I am new user in CryoSPARC. I am working on a reconstruction of a SPA data set recently collected on a Talos Artica 200Kve using Falcon III (K3 is temporarily out of service) in linear mode. It was very first time I am doing SPA on the sample. My sample should look like a ring structure according to negative staining (attached). My sample was frozen on QF Cu, 300mesh 1.2/1.3 with 2nm continuous carbon film and it has preferred orientation (mostly top or bottom view).

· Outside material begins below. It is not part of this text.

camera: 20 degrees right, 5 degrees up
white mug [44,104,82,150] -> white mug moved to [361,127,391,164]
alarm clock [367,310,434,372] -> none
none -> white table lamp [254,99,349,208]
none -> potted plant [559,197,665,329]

But it seems that I have ~1% tilted views, Ab-initio result (screen shot) looks a bit strange, anyone has some suggestions to adjust the parameters?
My goal for this dataset is not to get high resolution and it was a good sample for me to get practice on doing SPA data collection and process.

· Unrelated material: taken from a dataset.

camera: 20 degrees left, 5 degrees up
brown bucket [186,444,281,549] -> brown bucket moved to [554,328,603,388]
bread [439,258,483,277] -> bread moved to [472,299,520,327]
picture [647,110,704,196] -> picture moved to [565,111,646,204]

Given that you know from 2D and NS results that you likely have 12-fold symmetry, have you tried imposing C12 symmetry during ab initio? This is not generally recommended, but it can give good results in certain cases, and in this case it seems like you have a fair handle on the likely symmetry from 2D.
Also you might want to play around with the initial and final resolution values - sometimes starting at higher resolution (e.g. 12 or even 9 Å) can give good results. With small, featureless membrane proteins that have good high resolution features, often starting at 9 Å and going to 7 Å gives good results.
I jsut realized that my structure contains 11-ring (most top views) and 12-ring (slightly tilted views)… It might be another reason that Ab initio did not give me a good initial average. I am going to try multiple classes in the Ab initio reconstruction step.